American friend reunion in Italy, episode #2
Heather Della, from St. Anthony’s. She and her family (two sons and hubby) and her parents (Jerry!) and her sister Gina are visiting Florence. We meet up in Santo Spirito for gelato. Then we go to Caffenotte, a tiny, quirkly little locale a block from the piazza.
We = Heather, her husband, Tim, Gina, Mike and me. Who watches Leo? Oh, you know, Mr. and Mrs. Della Rocca along with Heather’s two sons. (Hey, I haven’t seen you in 20 years. Can you watch my kid? But of course it didn’t happen that way. They suggested it. Because that’s who they are).

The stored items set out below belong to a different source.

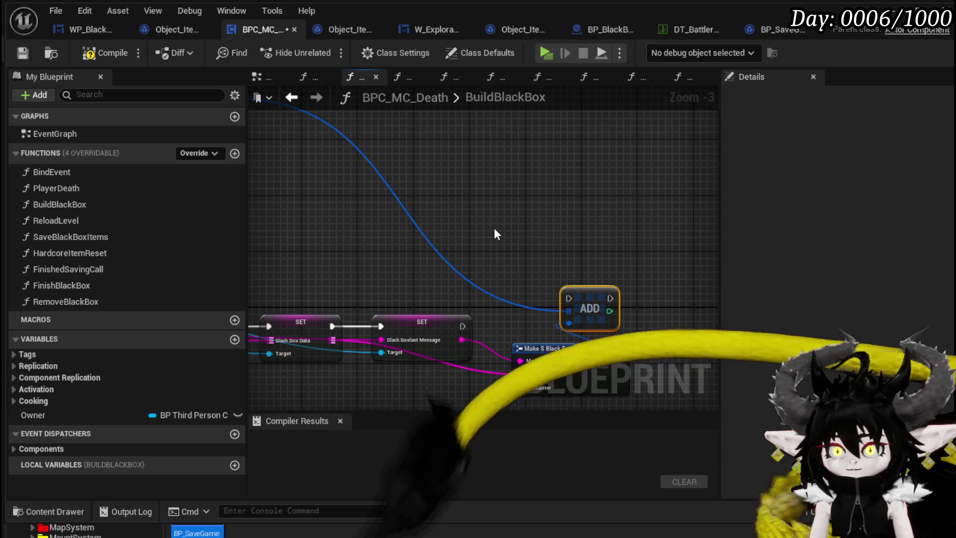
right_click(566, 253)
left_click(440, 222)
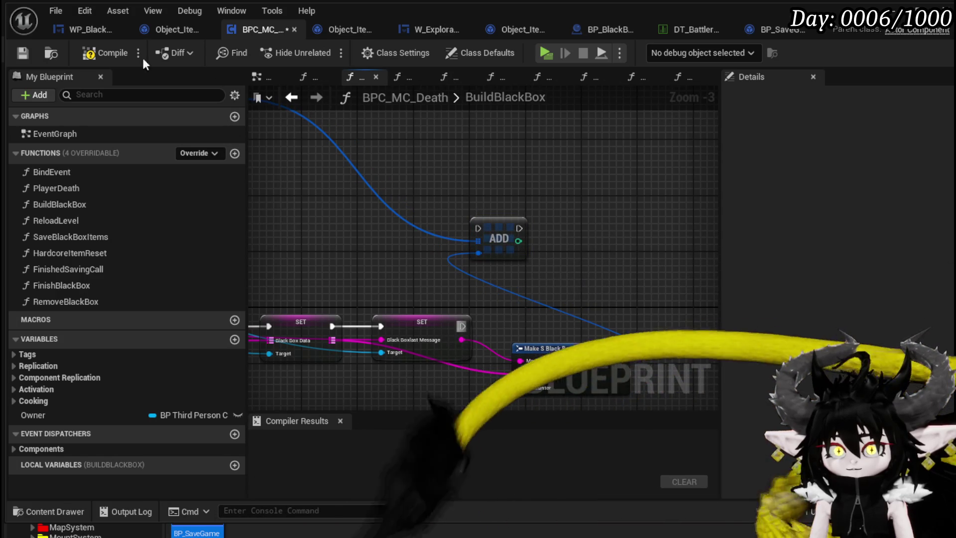
Step: Compile, then wire the second SET node's execution into ADD
left_click(103, 53)
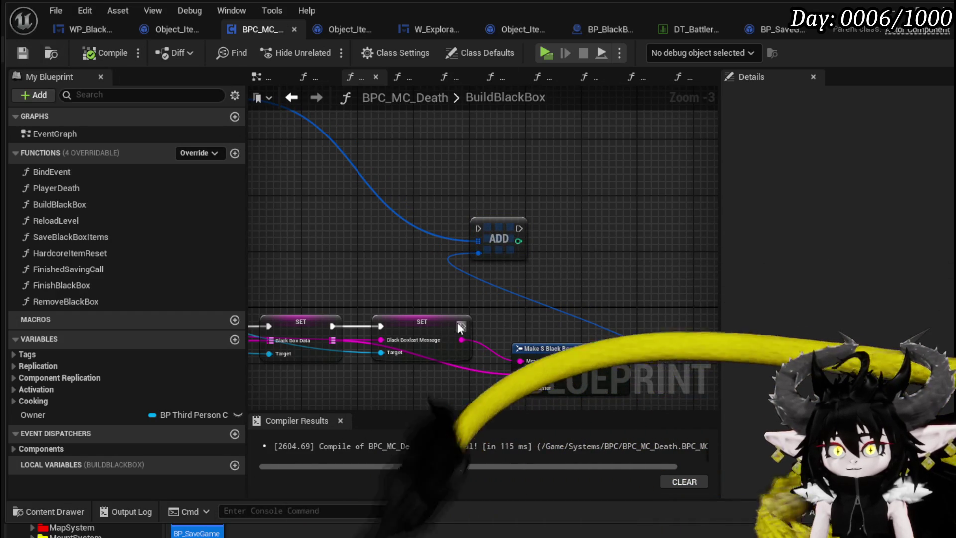
mouse_move(463, 327)
left_mouse_down()
mouse_move(469, 233)
mouse_move(479, 229)
left_mouse_up()
mouse_move(508, 231)
left_mouse_down()
mouse_move(621, 272)
mouse_move(631, 301)
left_mouse_up()
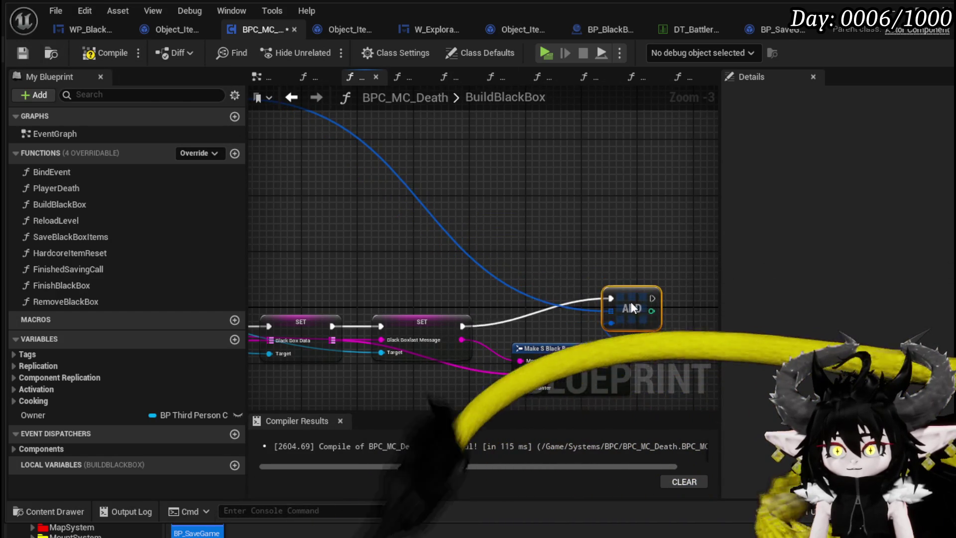
Step: Place the BlackBoxSave getter beside ADD and recompile BPC_MC_Death
scroll(630, 301, "down", 1)
mouse_move(350, 135)
left_mouse_down()
mouse_move(668, 267)
mouse_move(650, 257)
left_mouse_up()
left_click_drag(464, 318, 479, 282)
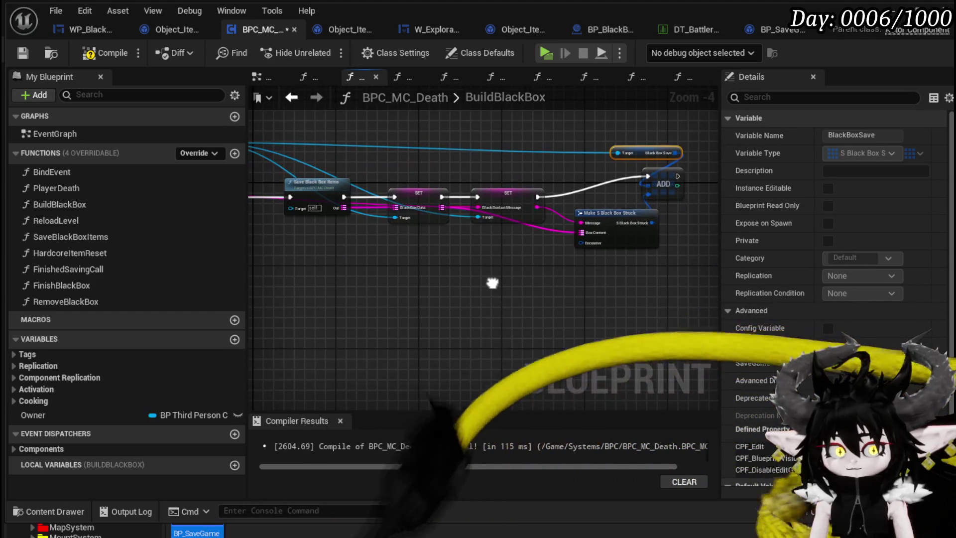
left_click(92, 50)
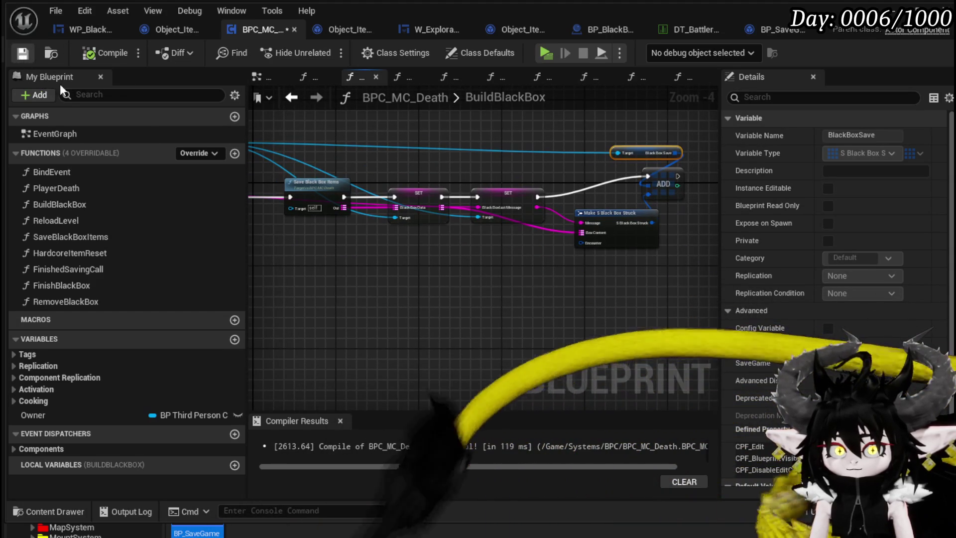
scroll(596, 244, "up", 2)
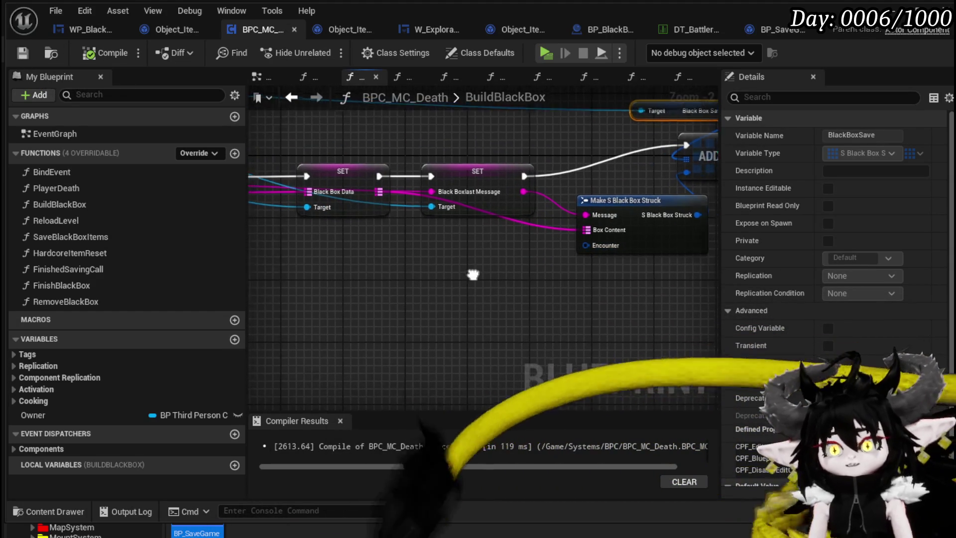
scroll(539, 265, "down", 1)
mouse_move(548, 261)
left_mouse_down()
mouse_move(481, 289)
mouse_move(655, 272)
left_mouse_up()
left_click(420, 318)
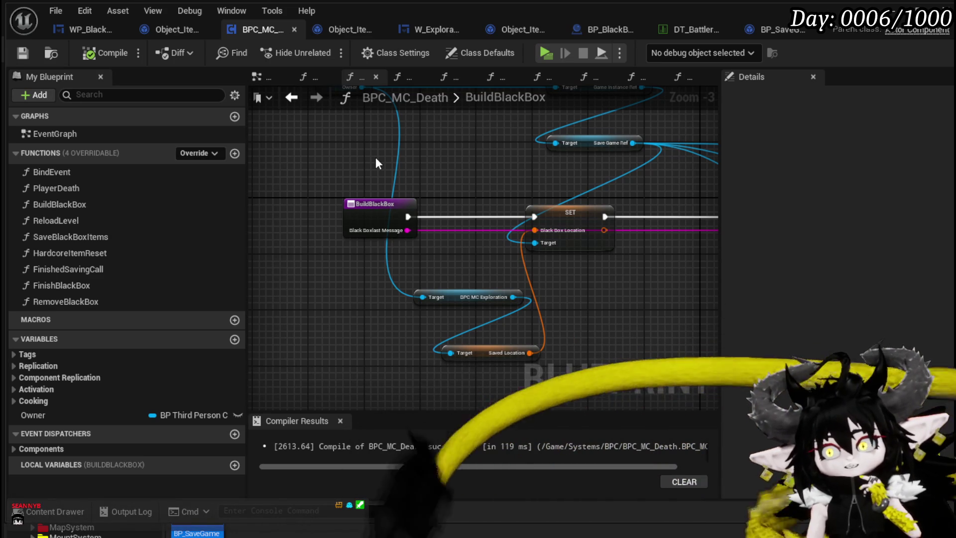
Step: Add a Get Combat Manager node below the SET chain
left_click_drag(375, 157, 199, 112)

As we’re leaving piazza for the adult getaway, Mrs. Della Rocca inquires about buying a soccer ball, I suggest they try the cartoleria across the way, which they do, and Leo spends an hours playing soccer with Heather’s in piazza! I like to complain about my life and lots of other things, but then there are moments like this one.
*
Writing while in piazza Torquato
Tasso, inhabited (again/still/always) by a polyglot crowd of young soccer enthusiasts holding court
on the tiny soccer field by the piazza’s playground and by senior citizens on benches
and families sprawled out on the playground equipment. The piazza is teeming
with life in the early evening. Is it any wonder the Italian lifestyle is the
envy of the whole world?
*
Go to Museo del Novecento Friday?
*
Ode to the Italian bar: A refuge, un appoggio, a democratic
venue culinarily speaking (i.e. on offer: coffee, wine, juice, pastry, tasty sandwich, shot of
vodka, etc etc).
*
*
What I’m buying: a coffee mug with the little Bialetti guy logo that comes
with its own spoon. Ma dai, ci vuole.
July 28, 2018
Whatever happened to Ann L.? I
google her name but nothing comes up for her; instead it looks like her husband
still has his studio legale in Viale dei Mille. Still married? Still living in
Italy? Who knows. An American who married an Italian. Is there a story there?
There’s a store in Santo Spirito, on a tiny side street between the piazza and Palazzo Pitti, that sells a velour pillow with the image
of the church on it! A pink outline of Santo Spirito church! Thank ya Jesus. Now how much is it?